### DATA UNDER STUDY
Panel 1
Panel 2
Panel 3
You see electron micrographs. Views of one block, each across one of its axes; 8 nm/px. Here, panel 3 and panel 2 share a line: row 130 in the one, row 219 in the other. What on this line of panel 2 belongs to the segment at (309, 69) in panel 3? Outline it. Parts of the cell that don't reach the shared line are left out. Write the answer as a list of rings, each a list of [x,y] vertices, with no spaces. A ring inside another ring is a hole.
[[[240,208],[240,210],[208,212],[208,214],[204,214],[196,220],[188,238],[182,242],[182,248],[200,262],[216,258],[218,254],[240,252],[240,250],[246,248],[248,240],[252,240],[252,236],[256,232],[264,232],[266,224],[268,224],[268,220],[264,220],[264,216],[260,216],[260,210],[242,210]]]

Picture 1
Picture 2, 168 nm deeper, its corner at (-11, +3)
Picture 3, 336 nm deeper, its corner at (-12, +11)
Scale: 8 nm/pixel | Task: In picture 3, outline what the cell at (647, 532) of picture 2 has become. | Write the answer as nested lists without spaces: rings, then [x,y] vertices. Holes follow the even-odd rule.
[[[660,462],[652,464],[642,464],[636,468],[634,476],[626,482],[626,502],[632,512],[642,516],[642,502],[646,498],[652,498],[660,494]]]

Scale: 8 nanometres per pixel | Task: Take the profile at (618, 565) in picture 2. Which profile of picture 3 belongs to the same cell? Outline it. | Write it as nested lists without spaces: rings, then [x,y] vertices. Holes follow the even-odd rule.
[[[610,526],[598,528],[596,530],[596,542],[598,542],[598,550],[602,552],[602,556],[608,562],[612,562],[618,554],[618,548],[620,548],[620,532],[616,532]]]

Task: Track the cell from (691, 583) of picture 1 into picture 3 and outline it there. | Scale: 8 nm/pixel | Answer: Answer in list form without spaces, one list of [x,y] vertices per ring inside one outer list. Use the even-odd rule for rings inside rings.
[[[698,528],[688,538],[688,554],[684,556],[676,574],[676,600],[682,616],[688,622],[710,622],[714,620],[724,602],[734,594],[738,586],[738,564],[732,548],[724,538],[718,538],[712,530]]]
######
→ TASK BRIEF: Report every line of the data in which "corner" appears.

→ EXPECTED OUTPUT:
Picture 2, 168 nm deeper, its corner at (-11, +3)
Picture 3, 336 nm deeper, its corner at (-12, +11)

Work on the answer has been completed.